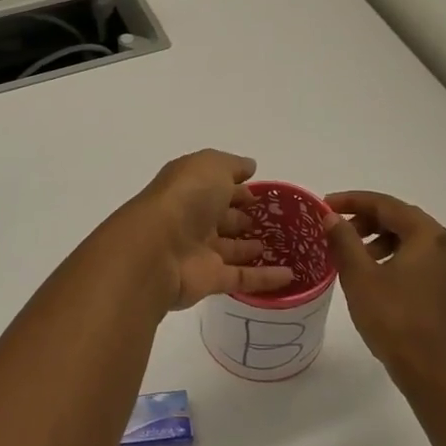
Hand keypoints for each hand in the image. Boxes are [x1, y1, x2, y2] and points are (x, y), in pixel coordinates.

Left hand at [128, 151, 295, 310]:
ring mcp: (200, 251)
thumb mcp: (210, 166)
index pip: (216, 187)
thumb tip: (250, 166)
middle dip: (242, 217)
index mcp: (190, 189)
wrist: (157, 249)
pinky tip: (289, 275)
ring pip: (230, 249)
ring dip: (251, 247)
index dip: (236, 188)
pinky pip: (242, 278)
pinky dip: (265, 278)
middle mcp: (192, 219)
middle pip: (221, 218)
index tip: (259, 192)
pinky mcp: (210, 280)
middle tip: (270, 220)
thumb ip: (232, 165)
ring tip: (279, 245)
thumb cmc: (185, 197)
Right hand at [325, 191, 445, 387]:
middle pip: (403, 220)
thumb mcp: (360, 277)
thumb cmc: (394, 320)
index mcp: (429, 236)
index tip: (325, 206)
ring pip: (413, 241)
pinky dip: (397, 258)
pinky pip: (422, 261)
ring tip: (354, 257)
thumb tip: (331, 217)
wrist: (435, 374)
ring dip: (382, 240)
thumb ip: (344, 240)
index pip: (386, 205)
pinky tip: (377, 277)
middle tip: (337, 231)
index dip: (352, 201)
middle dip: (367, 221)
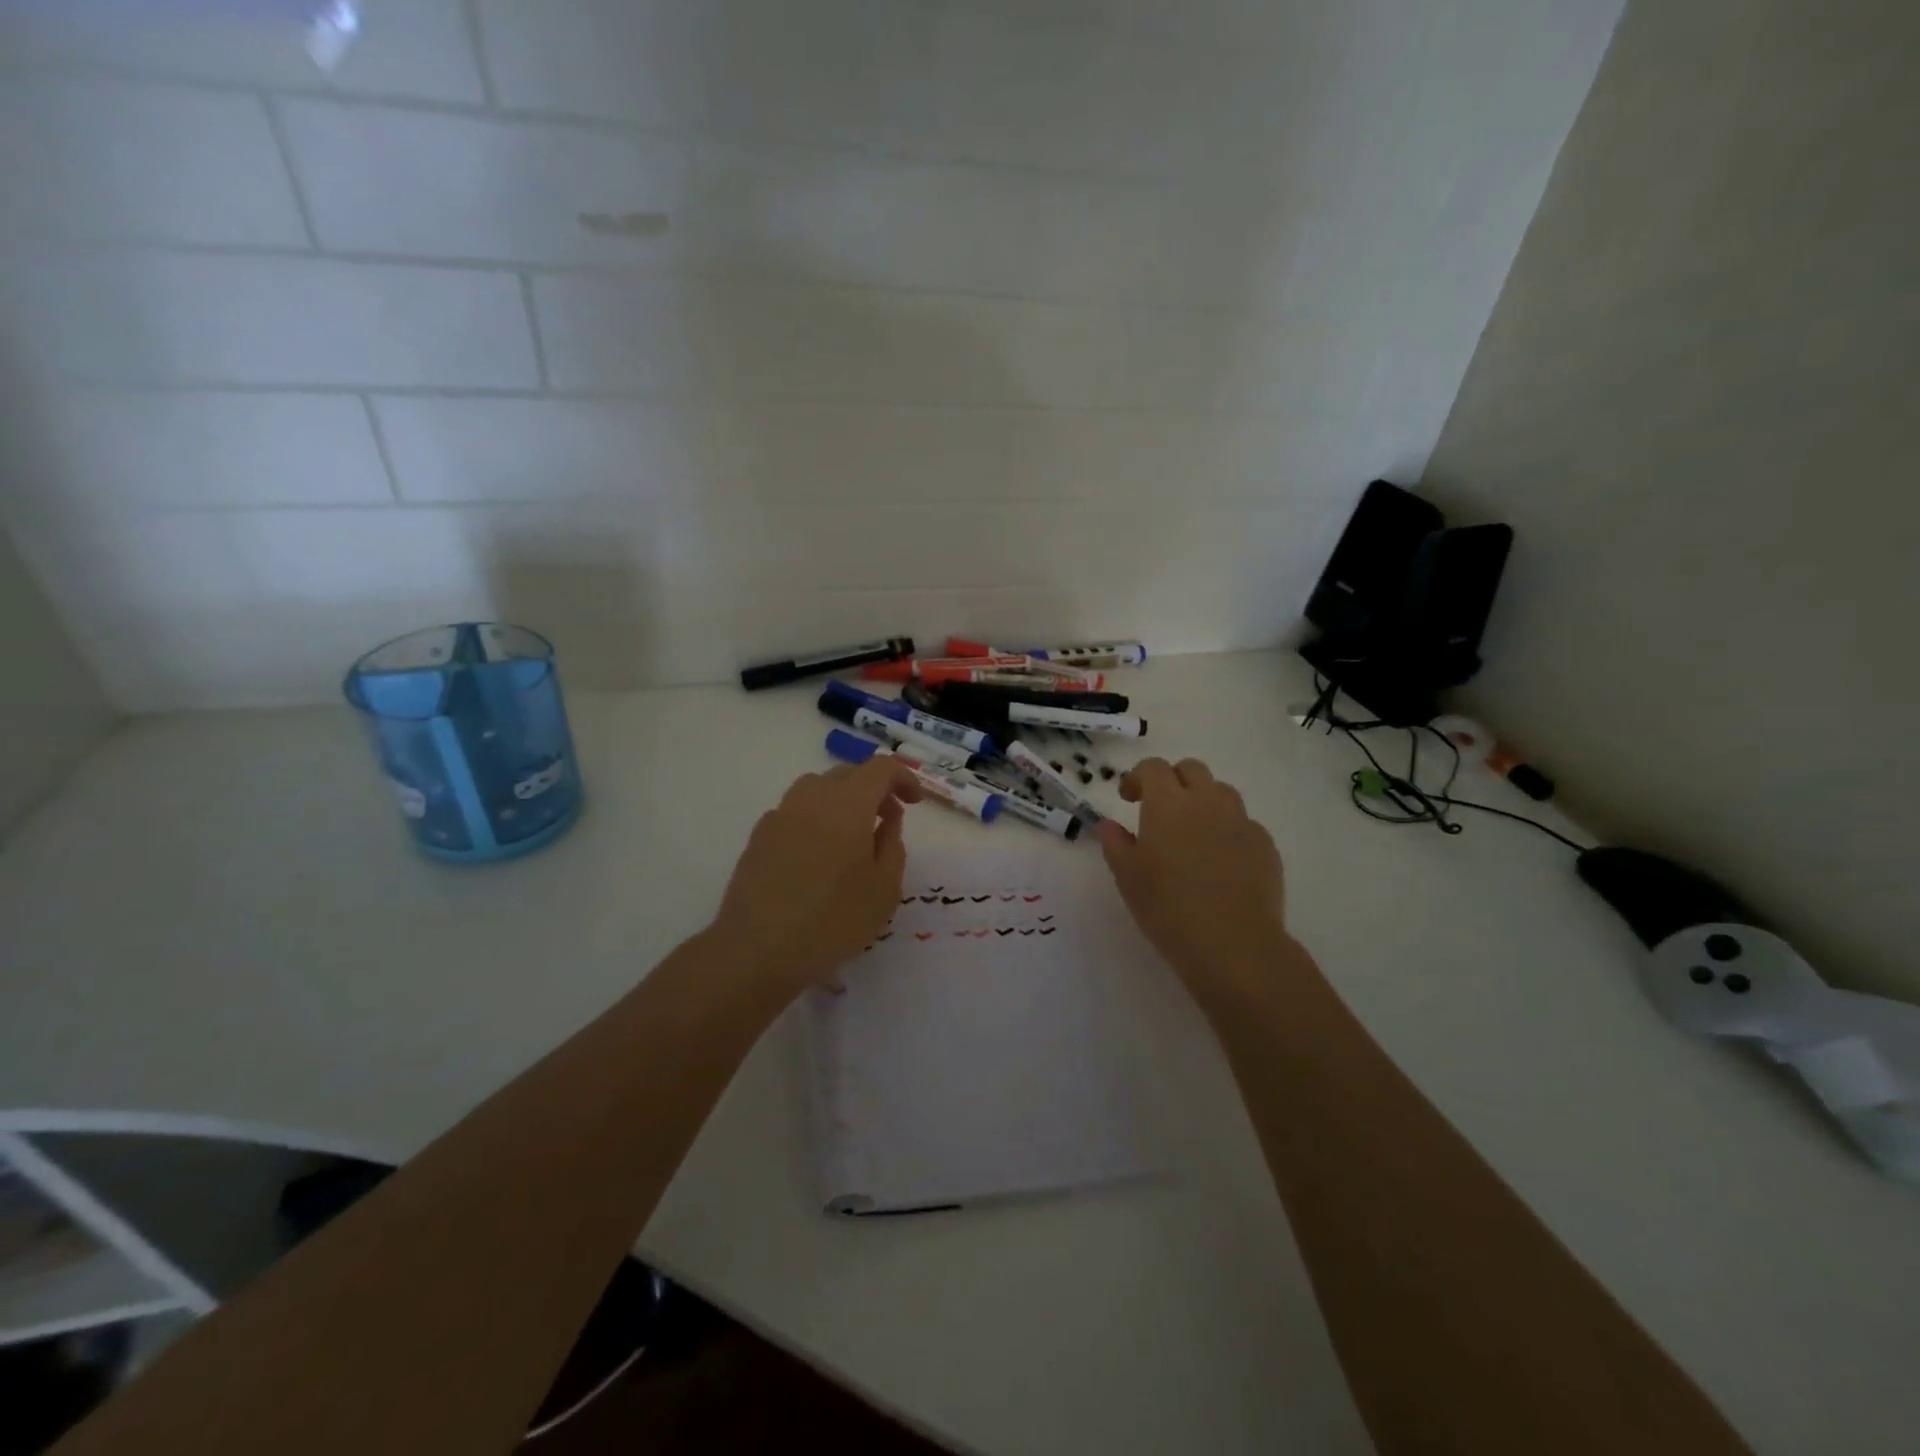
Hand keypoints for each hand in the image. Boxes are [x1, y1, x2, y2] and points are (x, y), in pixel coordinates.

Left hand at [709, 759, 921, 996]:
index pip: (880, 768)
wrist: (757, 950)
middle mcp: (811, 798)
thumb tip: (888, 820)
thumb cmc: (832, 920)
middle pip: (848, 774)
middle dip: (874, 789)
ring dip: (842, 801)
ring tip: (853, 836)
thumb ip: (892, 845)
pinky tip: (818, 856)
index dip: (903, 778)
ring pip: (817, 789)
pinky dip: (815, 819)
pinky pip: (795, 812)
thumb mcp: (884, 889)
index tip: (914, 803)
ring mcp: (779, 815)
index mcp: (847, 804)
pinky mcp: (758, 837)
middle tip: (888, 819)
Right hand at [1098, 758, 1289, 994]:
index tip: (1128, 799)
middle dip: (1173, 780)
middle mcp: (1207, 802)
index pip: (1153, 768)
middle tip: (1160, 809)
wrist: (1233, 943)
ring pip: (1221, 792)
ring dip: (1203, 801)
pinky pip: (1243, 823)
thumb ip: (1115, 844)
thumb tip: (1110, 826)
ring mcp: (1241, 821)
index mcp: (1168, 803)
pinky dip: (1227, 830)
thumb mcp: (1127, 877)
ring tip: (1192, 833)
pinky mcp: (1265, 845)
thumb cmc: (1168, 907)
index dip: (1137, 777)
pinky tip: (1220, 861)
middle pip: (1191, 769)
= = = =
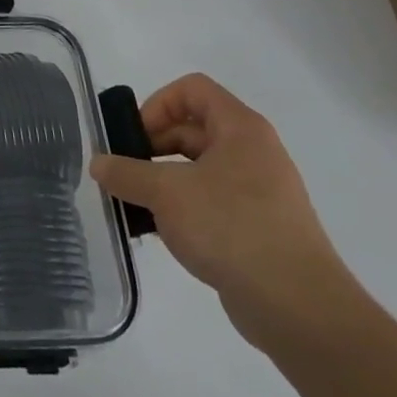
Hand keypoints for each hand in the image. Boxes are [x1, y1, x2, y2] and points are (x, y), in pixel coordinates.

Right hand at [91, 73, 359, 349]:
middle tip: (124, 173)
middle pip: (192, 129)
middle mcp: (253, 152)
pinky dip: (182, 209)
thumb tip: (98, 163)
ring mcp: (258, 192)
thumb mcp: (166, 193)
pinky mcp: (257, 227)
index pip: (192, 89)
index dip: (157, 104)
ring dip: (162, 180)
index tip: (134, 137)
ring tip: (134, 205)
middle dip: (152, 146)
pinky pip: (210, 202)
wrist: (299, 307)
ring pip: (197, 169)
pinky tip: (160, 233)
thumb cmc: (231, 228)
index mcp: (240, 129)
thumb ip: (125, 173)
= = = =
| Exercise goal |
Once the line with "middle tip: (337, 231)" has been found above, output that line and every later line exactly, stopping after the line with "middle pip: (1191, 769)", and omit the pictures.

| Solution for this task |
middle tip: (337, 231)
index dip: (352, 201)
middle dip: (367, 221)
Hand keypoints for each hand in the image. Boxes are [x1, y1, x2, y2] and points are (x, y), in pixel coordinates.

Left hand at [709, 759, 921, 996]:
index pip: (880, 768)
wrist: (757, 950)
middle mcp: (811, 798)
thumb tip: (888, 820)
thumb cmc: (832, 920)
middle pip: (848, 774)
middle dip: (874, 789)
ring dip: (842, 801)
ring tip: (853, 836)
thumb ip: (892, 845)
pinky tip: (818, 856)
index dip: (903, 778)
ring pip: (817, 789)
pinky dip: (815, 819)
pinky pip: (795, 812)
thumb mcp: (884, 889)
index tip: (914, 803)
ring mcp: (779, 815)
index mcp: (847, 804)
pinky mcp: (758, 837)
middle tip: (888, 819)
Right hand at [1098, 758, 1289, 994]:
index tip: (1128, 799)
middle dip: (1173, 780)
middle mcp: (1207, 802)
index pip: (1153, 768)
middle tip: (1160, 809)
wrist: (1233, 943)
ring pip: (1221, 792)
ring dip: (1203, 801)
pinky pip: (1243, 823)
thumb ip: (1115, 844)
thumb tip: (1110, 826)
ring mcp: (1241, 821)
index mcp: (1168, 803)
pinky dip: (1227, 830)
thumb mcp: (1127, 877)
ring tip: (1192, 833)
pinky mcp: (1265, 845)
thumb cmc: (1168, 907)
index dip: (1137, 777)
pinky tip: (1220, 861)
middle pip: (1191, 769)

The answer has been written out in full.